Though romantic and sexual attachments form fleeting alliances in this group (Bobby and Jonathan experiment sexually as teens; Claire and Bobby have an affair which results in a child), it's really a story of companionship, of people exploring their necessity to each other. At times, Michael Mayer's film made me think of Thomas McCarthy's underrated "The Station Agent," in the way it creates an unusual kind of family, a three-of-us-against-the-world bond of affection and a celebration of ensemble acting.
But "A Home" has a real problem, and it comes from a surprising source: Cunningham himself. The author wrote his first screenplay adaptation for this film ("The Hours" was adapted by playwright David Hare), and while the characters definitely live on the pages of his novel, they don't quite make it unscathed to the screen.
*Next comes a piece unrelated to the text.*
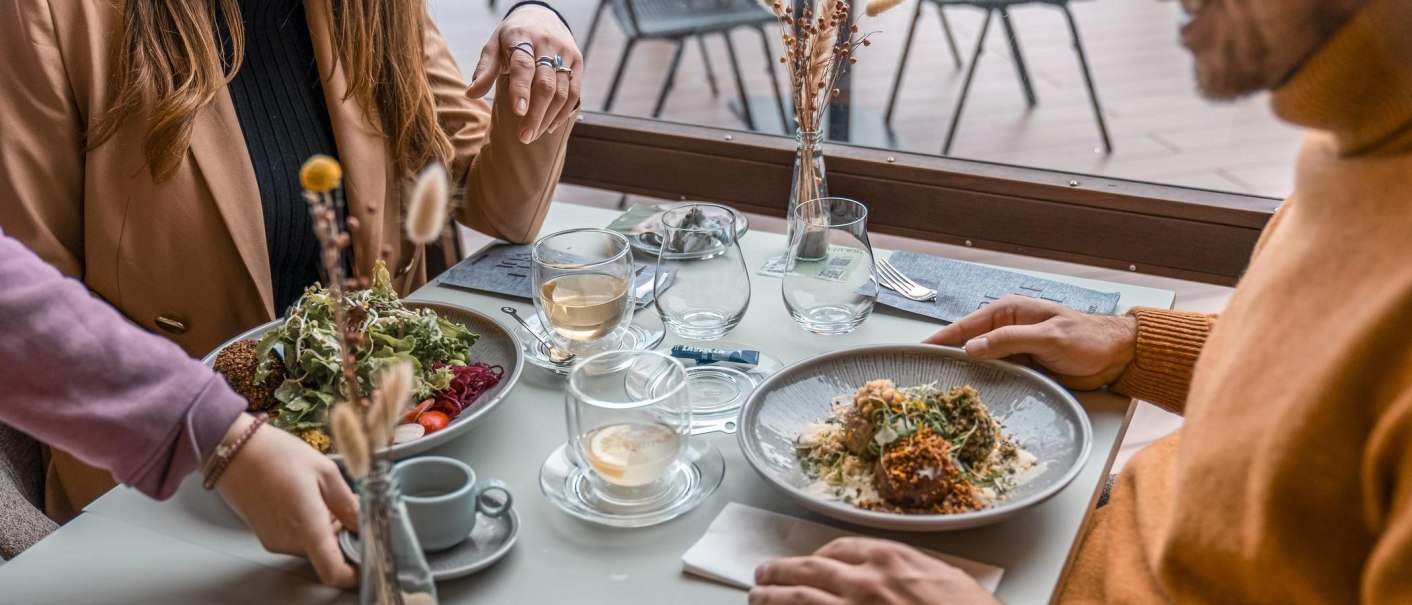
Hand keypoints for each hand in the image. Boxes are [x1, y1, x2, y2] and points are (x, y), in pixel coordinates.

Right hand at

In a novel, there's more room for nuance, for dwelling on the tiny details and impressions that make up a life. On screen, things must by necessity be condensed by focusing in, by deciding what part of the story to tell, by choosing key moments. And somehow, Cunningham's adaptation leaves the soul of some of his characters behind. Jonathan (Dallas Roberts) is especially problematic: We don't quite understand where his occasional rage comes from. And Robin Wright Penn's theatrical Claire, with her vintage clothes and ever-changing hair, never seems quite real; the character on screen is arty rather than artful.
Nonetheless, Mayer's film is never less than watchable and often quite moving, especially when Colin Farrell (as Bobby) or Sissy Spacek (Alice) are on screen. Both are performers of great warmth; both can create dialogue without words.
Farrell, a legendary bad-boy off screen, is quiet and soulful here; becoming the film's heart and its home.